10 July, 2012

Maiden drive with GPS

LEARNING EXPERIEINCES-3

Maiden drive with GPS

Anna and I used the GPS for our travel to Chennai from Pondicherry for the first time last week end. Anna enjoyed learning to use the GPS to guide us to our destinations. We were used to stopping along the way to receive instructions from people in the street when we we went to new places and it had worked well. On one occasion recently, when someone whom we asked for the location of a street, shouted back saying, 'if you have car, better buy a GPS. Do not disturb me'. Also,we found that in the busy streets when the traffic is flowing, it is not easy to stop to ask. So it was a novel experience to be guided along the roads by this satellite tutor.

While using the GPS in the car, I journeyed back into my memory lane.During my childhood, there were far less roads and people took instructions to reach a place by asking knowledgable people. A few years later, I noticed road signs appearing on the road sides, to guide people to important places. Even then, while visiting a new place, we still needed local people to help us find the streets or houses. The roads and streets did not have sign posts then.I remember seeing a printed city and state Map for the first time when I went to college. I depended on it to find my way to important places in the city where I had gone for my medical studies. By the time we bought our first car in the mid eighties, printed road maps were dependable and user friendly. When the cell phones came in to the market, some advanced phones had a form of GPS which were handy to use. However only major cities were covered in it. Now we have an elaborate GPS that covers cities, towns and villages fairly well. So we have arrived from people guided journey assistance to a machine guided instruction.

The technology gives us several advantages. We are helpless without it. I wonder whether, this convenience we cherish, is increasing our insular living.

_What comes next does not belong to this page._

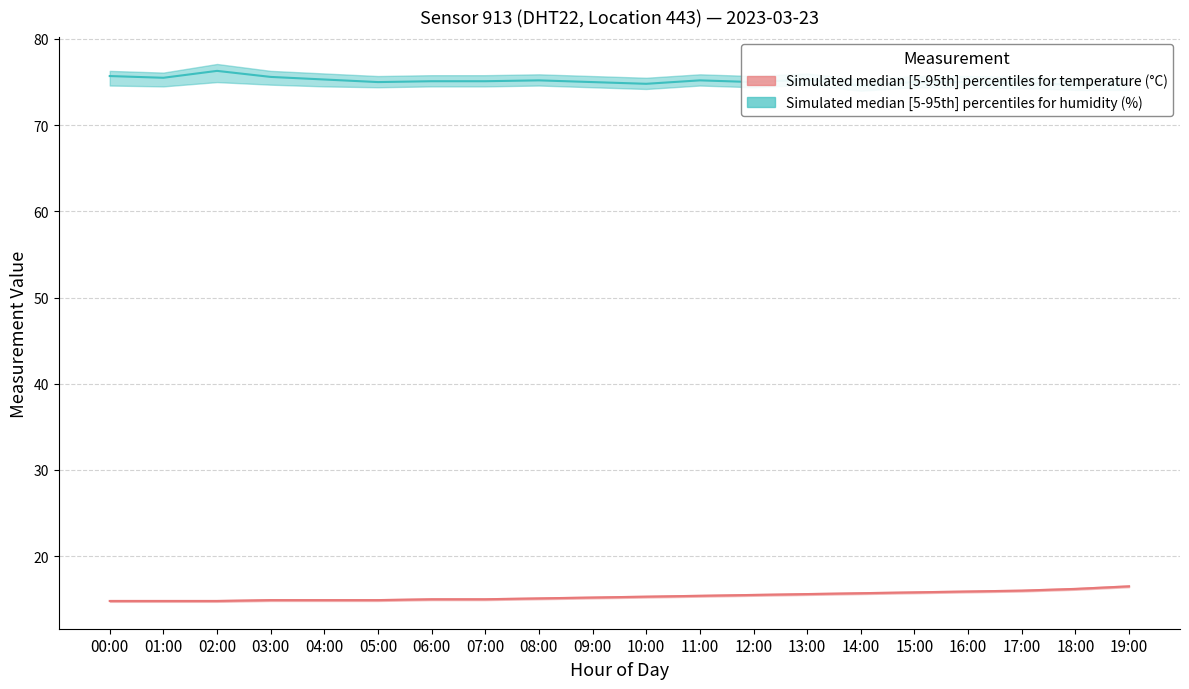

What is the label of the 14th point from the right?

06:00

On the way back from visiting my mother last week, we stopped  at a cottage industry site to watch how  fibers for making coir and mattresses are made, from coconut shells. It was an improvised factory with primitive machinery, but well run. They showed us the production line and talked about their experiences. They thanked us for visiting them and said as we were leaving, ' people have no time for others now-a days. You stopped by to meet us and watched what we do'.

This resonated in my heart during the rest of the journey. The informal human encounters are decreasing. My colleague told me at a farewell dinner for her at home, that it was the first time she was invited to a home during her two years of stay in the campus. There is no lack of formal meetings. Sometimes the formal meetings leave us stressful. The informal social occasions contribute to build relationships, family ties, neighborhood links and shared living. We create loneliness within ourselves and in others by pre-occupied living and neglect of leisurely human encounters.

A seven year old girl, who is our neighbor, asked me, 'Uncle why are you always walking fast. Look at my new bicycle. Look at the flowers. They look fresh even in the summer sun'. Others  are calling our attention to give time to them. We grow in stature when we do this.